Sustainable Food Systems faculty presents curriculum
On Monday, Nov. 6, the Office of Student Leadership and Engagement and the Honors Program hosted a dinner and discussion about Guilford’s sustainable food systems program within the environmental studies department. This included the courses Guilford offers and the professors who teach them.
Several professors spoke about their experiences with food production, the negative impacts that it can have and how production can become more sustainable.
“Food is so important,” said Associate Professor of Sociology and Anthropology Tom Guthrie. “We all have to eat, so food is something we all have in common.
“Thinking about agriculture and food systems requires thinking about a wide range of issues, from labor to the environment to ethics to politics.”
All presenters noted the social and environmental challenges presented by food production.
Visiting Assistant Professor Zulfiya Tursunova discussed social issues that arise from food production systems, specifically the decline of small farms and the growth of the corporate farming industry.
“It’s a system based on producing conflict rather than reducing it,” Tursunova said. “It’s no longer the farmers that run the farm.When this collectivism took place, there was hunger.”
Tursunova believes that there is a way to leave collectivism behind and return to small, local farms.

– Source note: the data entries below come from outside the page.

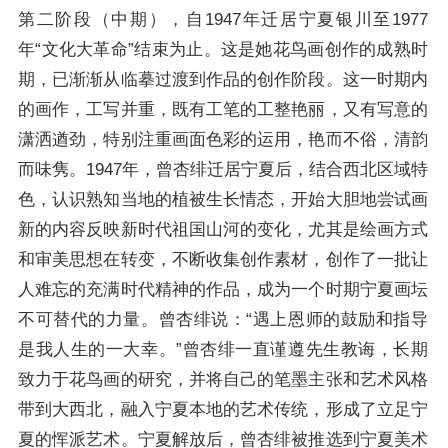
第二阶段（中期），自1947年迁居宁夏银川至1977
年“文化大革命”结束为止。这是她花鸟画创作的成熟时
期，已渐渐从临摹过渡到作品的创作阶段。这一时期内
的画作，工写并重，既有工笔的工整艳丽，又有写意的
潇洒遒劲，特别注重画面色彩的运用，艳而不俗，清韵
而味隽。1947年，曾杏绯迁居宁夏后，结合西北区域特
色，认识熟知当地的植被生长情态，开始大胆地尝试画
新的内容反映新时代祖国山河的变化，尤其是绘画方式
和审美思想在转变，不断收集创作素材，创作了一批让
人难忘的充满时代精神的作品，成为一个时期宁夏画坛
不可替代的力量。曾杏绯说：“遇上恩师的鼓励和指导
是我人生的一大幸。”曾杏绯一直谨遵先生教诲，长期
致力于花鸟画的研究，并将自己的笔墨主张和艺术风格
带到大西北，融入宁夏本地的艺术传统，形成了立足宁
夏的恽派艺术。宁夏解放后，曾杏绯被推选到宁夏美术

“It’s important to understand how we can wage peace with Mother Earth and reclaim our power, which is taken by corporations,” said Tursunova. “We should be building relationships with food systems and know our farmers and how food is produced, therefore localizing control of the food system.”
Attendees such as sophomore Wilson Haworth learned about a different side of food at the event.

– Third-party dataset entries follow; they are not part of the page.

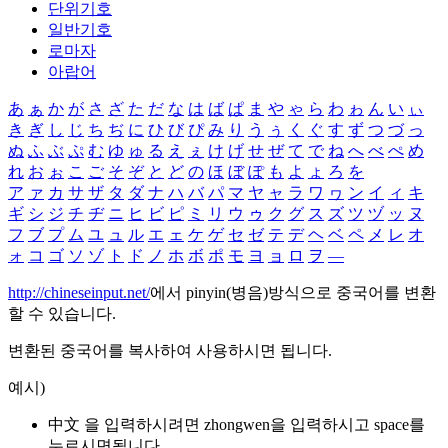
단위기호
일반기호
로마자
아랍어
あ
ぁ
か
が
さ
ざ
た
だ
な
は
ば
ぱ
ま
や
ゃ
ら
わ
ゎ
ん
い
ぃ
き
ぎ
し
じ
ち
ぢ
に
ひ
び
ぴ
み
り
う
ぅ
く
ぐ
す
ず
つ
づ
っ
ぬ
ふ
ぶ
ぷ
む
ゆ
ゅ
る
え
ぇ
け
げ
せ
ぜ
て
で
ね
へ
べ
ぺ
め
れ
お
ぉ
こ
ご
そ
ぞ
と
ど
の
ほ
ぼ
ぽ
も
よ
ょ
ろ
を
ア
ァ
カ
サ
ザ
タ
ダ
ナ
ハ
バ
パ
マ
ヤ
ャ
ラ
ワ
ヮ
ン
イ
ィ
キ
ギ
シ
ジ
チ
ヂ
ニ
ヒ
ビ
ピ
ミ
リ
ウ
ゥ
ク
グ
ス
ズ
ツ
ヅ
ッ
ヌ
フ
ブ
プ
ム
ユ
ュ
ル
エ
ェ
ケ
ゲ
セ
ゼ
テ
デ
ヘ
ベ
ペ
メ
レ
オ
ォ
コ
ゴ
ソ
ゾ
ト
ド
ノ
ホ
ボ
ポ
モ
ヨ
ョ
ロ
ヲ
―
http://chineseinput.net/
에서 pinyin(병음)방식으로 중국어를 변환
할 수 있습니다.
변환된 중국어를 복사하여 사용하시면 됩니다.
예시)
中文 을 입력하시려면
zhongwen
을 입력하시고 space를
누르시면됩니다.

“It was interesting because food is part of our culture,” Haworth said. “And its (production is) not talked about very frequently.”

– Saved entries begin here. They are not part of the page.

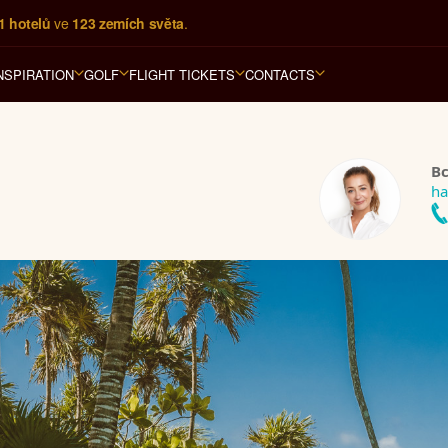
1 hotelů
 ve 
123 zemích světa
.
NSPIRATION
GOLF
FLIGHT TICKETS
CONTACTS
Bc
ha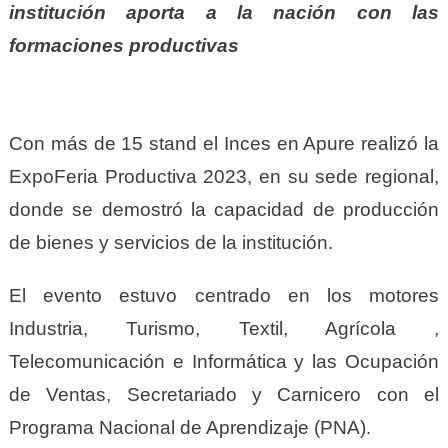
institución aporta a la nación con las
formaciones productivas
Con más de 15 stand el Inces en Apure realizó la
ExpoFeria Productiva 2023, en su sede regional,
donde se demostró la capacidad de producción
de bienes y servicios de la institución.
El evento estuvo centrado en los motores
Industria, Turismo, Textil, Agrícola ,
Telecomunicación e Informática y las Ocupación
de Ventas, Secretariado y Carnicero con el
Programa Nacional de Aprendizaje (PNA).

Through the SFS courses available at Guilford, students learn about food systems and how being involved in this field can lead to extracurricular and professional opportunities.
“Students can learn about the food systems from people they never would have had the opportunity to (learn from),” said Tursunova.
The SFS program will offer new classes in the spring semester, including Food and Agriculture Law and Policy, Food Justice, Cooking from the Local Foodshed and Beekeeping.
Guthrie believes that the SFS program prepares students for a career in the field.
“A major or minor in SFS could prepare students to become food producers, educators, administrators or advocates,” said Guthrie. “The SFS program provides an opportunity for integrating curricular and extracurricular activities connected to food.”
These activities include working on the Guilford College farm or studying food production practices in Thailand through the International Sustainable Development Studies Institute in Thailand, a Guilford affiliated study abroad program. Students can also participate in the Hunger Fellows and Food Justice programs offered by the Bonner Center. Participants in these programs work to solve problems related to food sustainability and access to healthy food.
“We are building on the amazing work the Bonner Center has done in Greensboro in the area of food justice,” said Guthrie. “SFS students are doing similar work.”
Tursunova believes that justice and peace are key tenants of the SFS program.
“Food systems should be about building peace,” said Tursunova. “(They should be about) how people can make peace, not just with themselves, but with others at the other end of the food system.”